Mahdavi Gorabi Armita, Hasani Motahareh, Djalalinia Shirin, Zarei Maryam, Ejtahed Hanieh, Abdar Mohammad Esmaeili, Asayesh Hamid, Azimzadeh Mehdi, Qorbani Mostafa, Noroozi Mehdi
1Department of Basic and Clinical Research, Tehran Heart Center, Tehran University of Medical Sciences, Tehran, Iran.
2School of Public Health, Iran University of Medical Sciences, Tehran, Iran.
J Diabetes Metab Disord. 2019 Jul 4;18(2):349-362. doi: 10.1007/s40200-019-00419-w. eCollection 2019 Dec.
The association between selenium supplementation and glycemic indices seems to be a controversial issue. This systematic review and meta-analysis was conducted to evaluate the effect of selenium supplementation on glycemic indices.
We systematically searched PubMed/MEDLINE, ISI/WOS, and Scopus (from their commencements up to Jan 2016) for relevant studies examining the association between intake of selenium and glycemic indices. The data were extracted from relevant qualified studies and estimated using the random-effect or pooled model and standardized mean difference (SMD) with 95% confidence interval (CI).

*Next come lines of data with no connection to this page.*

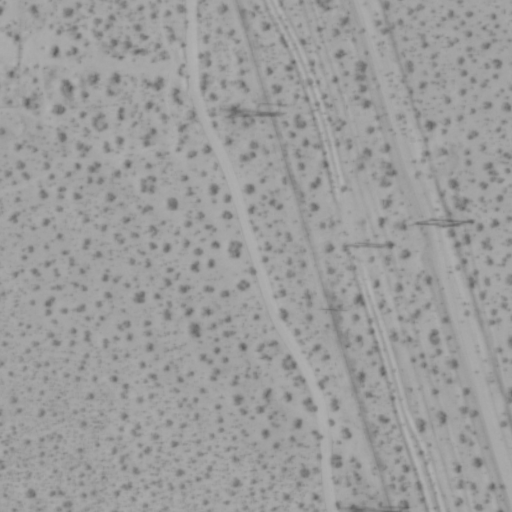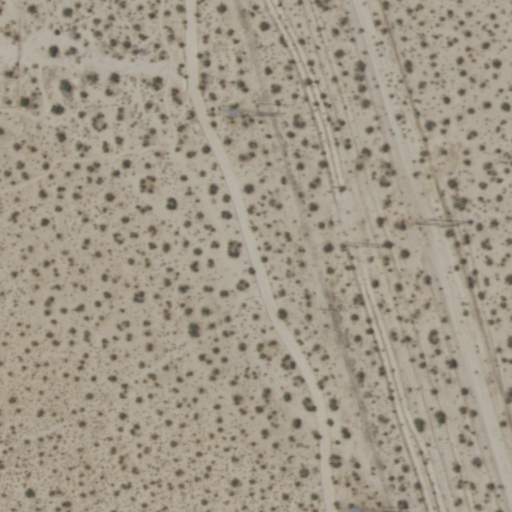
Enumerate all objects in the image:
power tower: (233, 113)
power tower: (408, 223)
power tower: (353, 235)
road: (429, 255)
power tower: (355, 511)
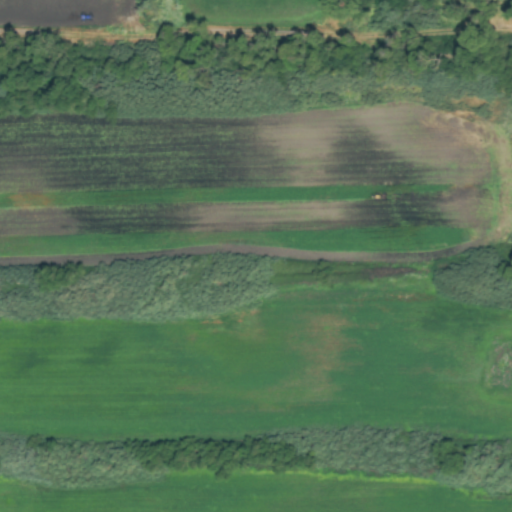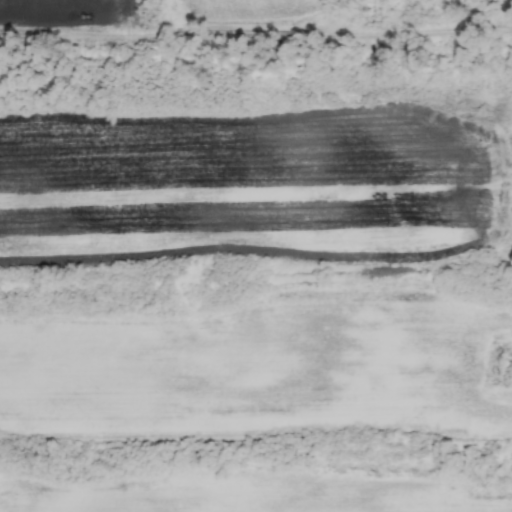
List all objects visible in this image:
crop: (256, 255)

Twelve articles published between 2004 and 2016 were included. In all the studies, the participants were randomly assigned to an intervention group ( = 757) or a control group( = 684). All the studies were double blind, placebo controlled trials. Selenium supplementation resulted in a significant decrease in homeostasis model of assessment-estimated β-cell function (HOMA-B) (SMD: -0.63; 95%CI: -0.89 to -0.38) and a significant increase in quantitative insulin sensitivity check index (QUICKI) (SMD: by 0.74; 95%CI: 0.49 to 0.1) as compared with the controls. There were no statistically significant improvements in glycemic indices, such as fasting plasma glucose (FPG), insulin, homeostasis model of assessment-estimated insulin resistance (HOMA-IR), Hemoglobin A1c (HbA1c) and adiponectin.

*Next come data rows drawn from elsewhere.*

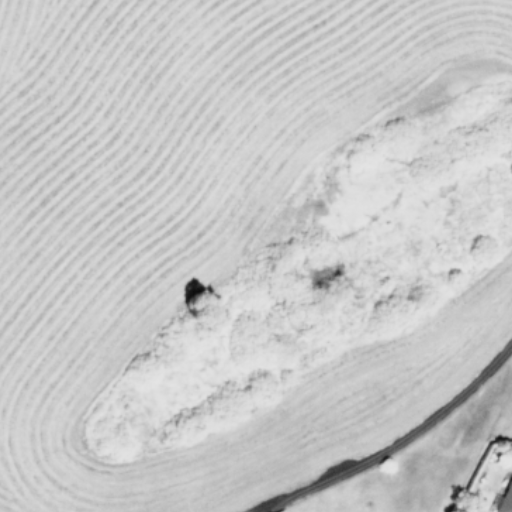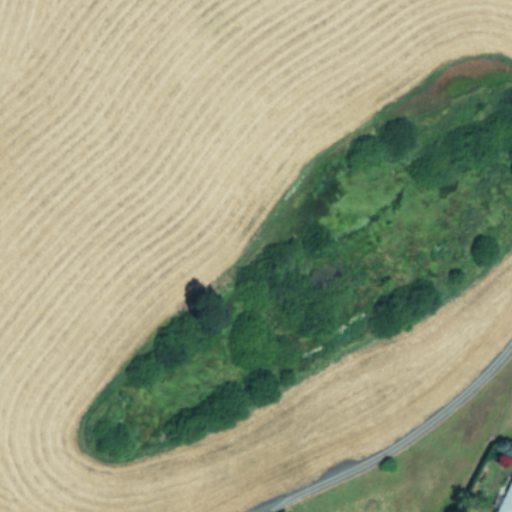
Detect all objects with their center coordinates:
crop: (243, 241)
road: (399, 439)
building: (505, 498)
road: (258, 511)
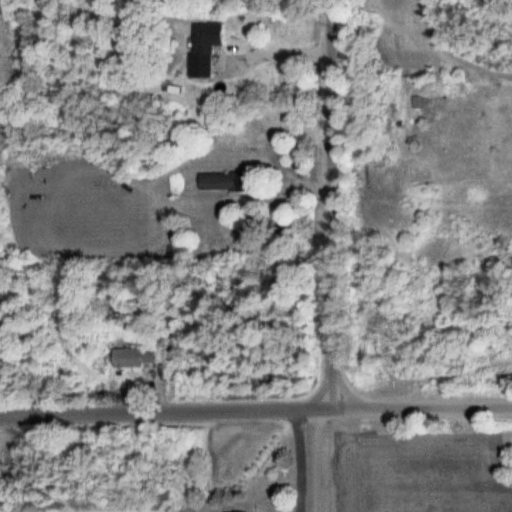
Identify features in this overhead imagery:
building: (204, 48)
building: (223, 181)
road: (329, 200)
building: (131, 359)
road: (417, 401)
road: (161, 406)
road: (317, 456)
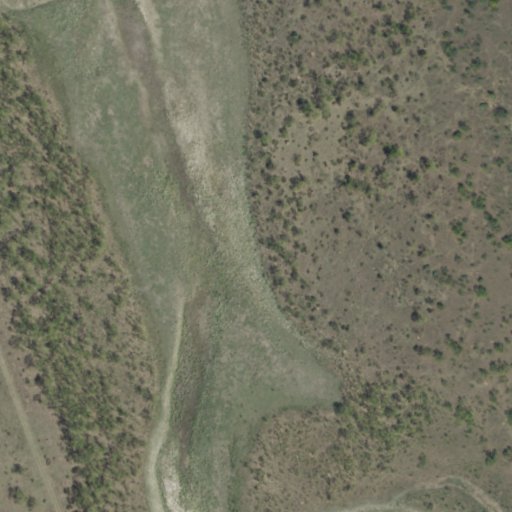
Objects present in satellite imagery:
road: (9, 480)
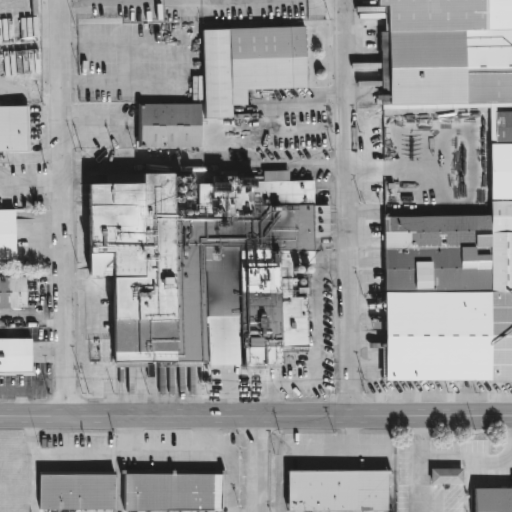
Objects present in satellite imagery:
road: (189, 20)
road: (195, 61)
building: (251, 64)
building: (253, 65)
building: (169, 125)
road: (109, 126)
building: (172, 126)
building: (13, 128)
building: (15, 129)
road: (208, 161)
building: (451, 197)
building: (451, 198)
road: (66, 209)
road: (351, 209)
building: (8, 234)
building: (9, 235)
building: (208, 265)
building: (206, 267)
building: (13, 291)
building: (14, 292)
road: (317, 350)
building: (17, 356)
building: (16, 357)
road: (256, 419)
road: (133, 437)
road: (207, 437)
road: (446, 453)
road: (128, 455)
road: (309, 457)
road: (261, 465)
building: (447, 476)
building: (449, 476)
road: (423, 482)
building: (176, 490)
building: (339, 490)
building: (173, 491)
building: (341, 491)
building: (77, 492)
building: (79, 492)
building: (493, 500)
road: (269, 508)
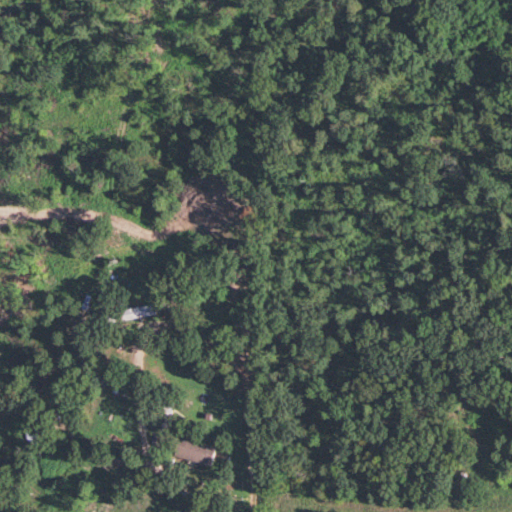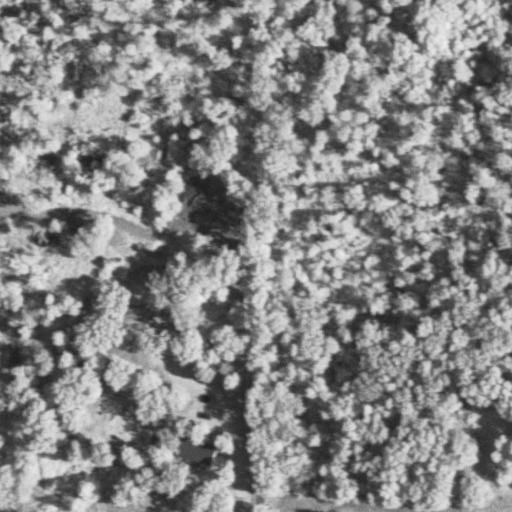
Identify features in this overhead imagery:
building: (138, 312)
road: (245, 391)
building: (193, 452)
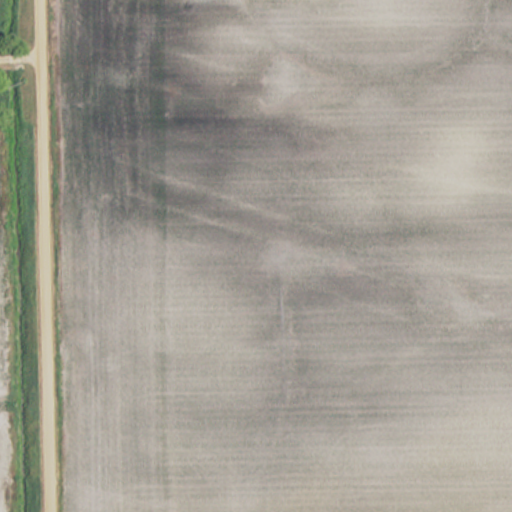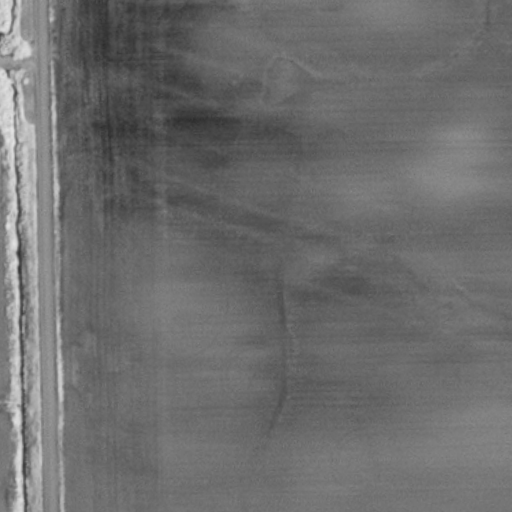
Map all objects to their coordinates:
road: (50, 255)
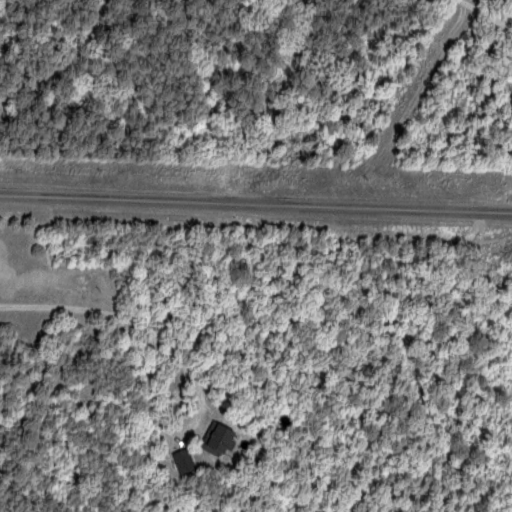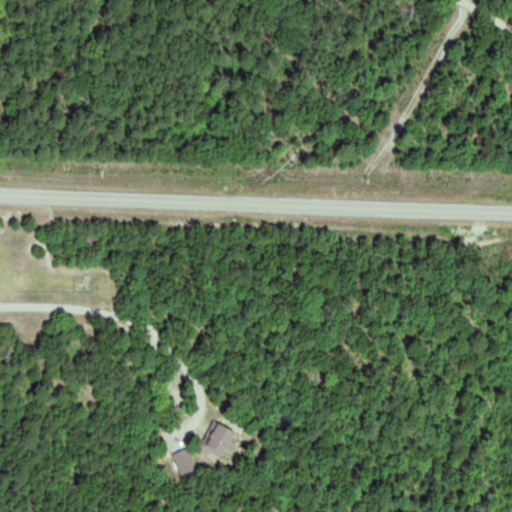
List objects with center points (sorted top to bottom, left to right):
road: (511, 0)
road: (255, 207)
building: (220, 439)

This meta-analysis indicated that selenium supplementation significantly decreased HOMA-B and increased QUICKI score. There was no statistically significant improvement in FPG, insulin, HOMA-IR, HbA1c and adiponectin indices following selenium supplementation.
补充硒与血糖指数之间的关联似乎是一个有争议的问题。本系统评价和荟萃分析旨在评估补充硒对血糖指数的影响。
我们系统检索了PubMed/MEDLINE、ISI/WOS和Scopus(从其创刊至2016年1月),以查找有关研究硒摄入量与血糖指数之间关联的相关研究。数据从相关合格研究中提取,并使用随机效应或合并模型以及95%置信区间(CI)的标准化均值差(SMD)进行估计。
纳入了2004年至2016年发表的12篇文章。在所有研究中,参与者被随机分配到干预组(n = 757)或对照组(n = 684)。所有研究均为双盲、安慰剂对照试验。与对照组相比,补充硒导致评估β细胞功能的稳态模型(HOMA-B)显著降低(SMD:-0.63;95%CI:-0.89至-0.38),定量胰岛素敏感性检查指数(QUICKI)显著升高(SMD:0.74;95%CI:0.49至0.1)。血糖指数,如空腹血糖(FPG)、胰岛素、评估胰岛素抵抗的稳态模型(HOMA-IR)、糖化血红蛋白(HbA1c)和脂联素,均无统计学上的显著改善。
该荟萃分析表明,补充硒显著降低了HOMA-B并提高了QUICKI评分。补充硒后,FPG、胰岛素、HOMA-IR、HbA1c和脂联素指数无统计学上的显著改善。